## TEXTE PRÉSENTÉ
┄┄┄┄┄┄┄┄┄┄┄┄┄┄┄┄┄┄┄┄

La Destinée est aussi un point de règle car dans un système qui fait un peu penser à l'Intervention divine de Runequest, les personnages peuvent en appeler à la Destinée en cas de situation vraiment désespérée (avec des chances assez déprimantes : 2% de réponses favorables, 93% sans réponse, 5% d'infortune, avec des bonus de succès pour les prêtres qui les font monter à 20%- Niveau).
La Géographie
Zakhara est un grand territoire avec comme prédominante un terrain sec et désertique. Au nord et à l'ouest s'étend la Bahr Al-Kibar (Grande Mer). A l'Orient, c'est la Bahr Al-Ajami (Mer des Etrangers) et au Sud, constellée d'innombrables îles la Bahr Al-Izdiham (Mer des Myriades ou Mer peuplée).
Au centre de la Mer des Caravanes et du Grand Golfe d'Or se trouvent les cités principales, dont la capitale, Huzuz, la Cité des délices (huzuz a l'air de signifier plutôt "chances"). C'est le siège du Grand Calife Khalil al-Assad al-Zahir et de sa vizir, la puissante magicienne Alyana al-Azzazi. Il n'a toujours pas d'héritiers et de nombreux oncles et cousins. Au nord de Huzuz dans le Golfe se trouvent Wasat, la Cité Intermédiaire et Hiyal, la sinistre Cité des Intrigues, et plus à l'est se trouve Halwa, la Cité de la Solitude. Et plus au nord-est, ce sont les Contrées Hantées, vaste désert où se trouvaient des Cités disparues et recouvertes par les Sables comme la Cité de la Paix. C'est aussi là, sur de Hauts Plateaux isolés que vit un peuple de monstres, les mystérieux Hommes-Yaks, qui ont le pouvoir d'occuper les corps des autres, ce qui en fait des espions très inquiétants.
Au sud-ouest de ce Golfe et de la Mer Surpeuplée, ce sont les Cités des Perles : Ajayib, la Cité des Merveilles, Gana, la Cité des Richesses, Jumlat, la Cité des Multitudes, Sikar, la Cité des Deniers, et Tajar. la Cité du Commerce. Au nord, la côte de la Grande Mer a les Cités Libres, assez indépendantes en dehors de Qudra, la Cité des Mamelouks tatoués (leur tatouage indique leur grade), siège du pouvoir militaire du Califat. C'est un domaine de Pirates, autour de Hawa, la Cité du Chaos, mais il y a aussi Qadib, la Cité des Magiciens.
La Mer des Myriades a une constellation d'îles (peut-être plus l'Indonésie et Malaisie) avec des Dieux exotiques et c'est plus le cadre pour des voyages de Sindbad. Au Sud-Est dans de grandes jungles, c'est plus un équivalent de la péninsule indienne avec d'autres Divinités. Parmi les Cités, je ne résiste pas à livrer un des "secrets" de ce monde que je touve assez réussi : Rog'osto, une Atlantis inversée. C'est une ancienne Cité d'un peuple des abysses qui a été sortie des flots par magie et qui est donc maintenant occupé par des Humains de la Surface bien que les créatures des profondeurs veuillent la réclamer.

┄┄┄┄┄┄┄┄┄┄┄┄┄┄┄┄┄┄┄┄

## DONNÉES FOURNIES
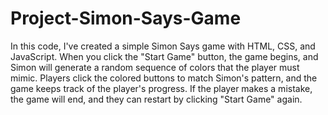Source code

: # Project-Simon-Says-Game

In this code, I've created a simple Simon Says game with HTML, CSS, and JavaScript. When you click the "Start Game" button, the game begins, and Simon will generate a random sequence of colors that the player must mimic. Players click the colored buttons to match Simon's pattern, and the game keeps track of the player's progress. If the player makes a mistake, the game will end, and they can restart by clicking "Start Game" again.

┄┄┄┄┄┄┄┄┄┄┄┄┄┄┄┄┄┄┄┄

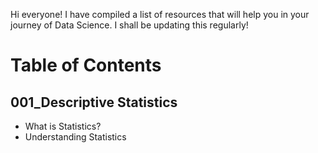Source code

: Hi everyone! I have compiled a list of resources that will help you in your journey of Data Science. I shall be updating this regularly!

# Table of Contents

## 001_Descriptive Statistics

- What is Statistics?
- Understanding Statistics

┄┄┄┄┄┄┄┄┄┄┄┄┄┄┄┄┄┄┄┄

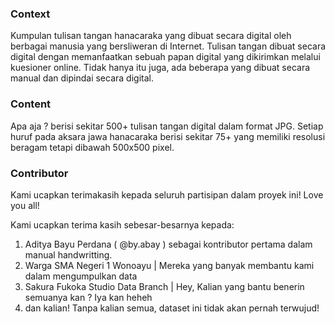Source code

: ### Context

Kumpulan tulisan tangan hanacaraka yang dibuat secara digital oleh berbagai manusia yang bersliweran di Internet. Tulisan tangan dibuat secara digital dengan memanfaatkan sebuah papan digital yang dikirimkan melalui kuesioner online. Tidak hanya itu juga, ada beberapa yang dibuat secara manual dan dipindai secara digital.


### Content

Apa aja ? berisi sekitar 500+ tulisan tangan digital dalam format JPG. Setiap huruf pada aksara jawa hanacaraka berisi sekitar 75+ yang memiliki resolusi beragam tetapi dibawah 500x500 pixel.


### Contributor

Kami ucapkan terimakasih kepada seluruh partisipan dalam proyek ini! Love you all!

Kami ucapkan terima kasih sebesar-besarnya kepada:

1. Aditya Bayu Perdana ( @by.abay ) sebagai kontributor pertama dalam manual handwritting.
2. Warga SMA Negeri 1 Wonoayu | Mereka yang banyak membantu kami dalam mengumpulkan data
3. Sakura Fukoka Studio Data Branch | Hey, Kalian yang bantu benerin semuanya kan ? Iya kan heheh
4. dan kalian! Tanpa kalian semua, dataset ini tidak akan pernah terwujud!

┄┄┄┄┄┄┄┄┄┄┄┄┄┄┄┄┄┄┄┄

## CONSIGNE
Traduisez en anglais cette phrase du texte sur Zakhara : « Zakhara est un grand territoire avec comme prédominante un terrain sec et désertique. »

## RÉSULTAT DE L'EXERCICE
Zakhara is a large territory where dry, desert terrain predominates.